Problem:
Please rewrite the records from the line containing "Document page, 1654x1241 pixels." through the line containing "picture [1529, 1146, 1613, 1224]", replacing "bounding box" with "enclosing box" and leaving everything else unchanged.

+++ Extracted data

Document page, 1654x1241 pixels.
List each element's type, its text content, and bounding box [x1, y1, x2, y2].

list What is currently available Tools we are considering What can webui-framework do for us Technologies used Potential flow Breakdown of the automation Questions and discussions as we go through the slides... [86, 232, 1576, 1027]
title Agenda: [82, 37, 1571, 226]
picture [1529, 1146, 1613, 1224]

++++++
+++ Extracted data

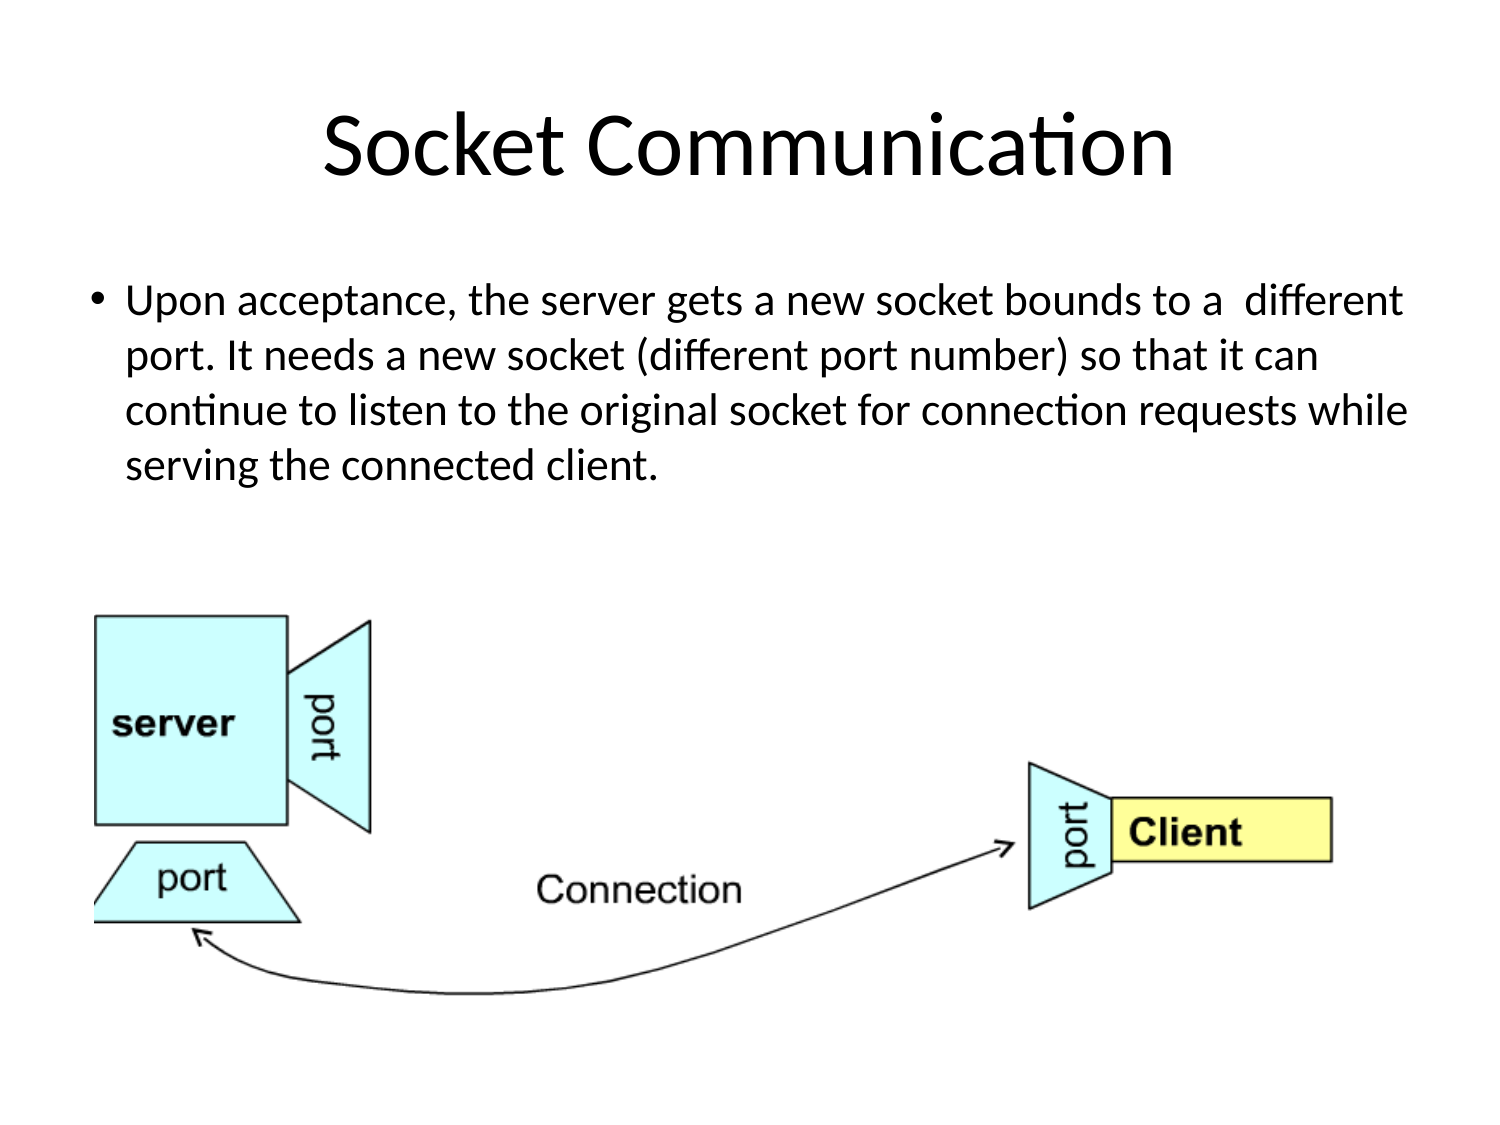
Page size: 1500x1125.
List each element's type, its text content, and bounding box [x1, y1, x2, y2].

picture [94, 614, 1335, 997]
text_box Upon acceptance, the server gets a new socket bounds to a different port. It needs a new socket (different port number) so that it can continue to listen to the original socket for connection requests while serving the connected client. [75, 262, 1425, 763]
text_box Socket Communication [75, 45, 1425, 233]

++++++

Exercise response:
Document page, 1654x1241 pixels.
List each element's type, its text content, and enclosing box [x1, y1, x2, y2].

list What is currently available Tools we are considering What can webui-framework do for us Technologies used Potential flow Breakdown of the automation Questions and discussions as we go through the slides... [86, 232, 1576, 1027]
title Agenda: [82, 37, 1571, 226]
picture [1529, 1146, 1613, 1224]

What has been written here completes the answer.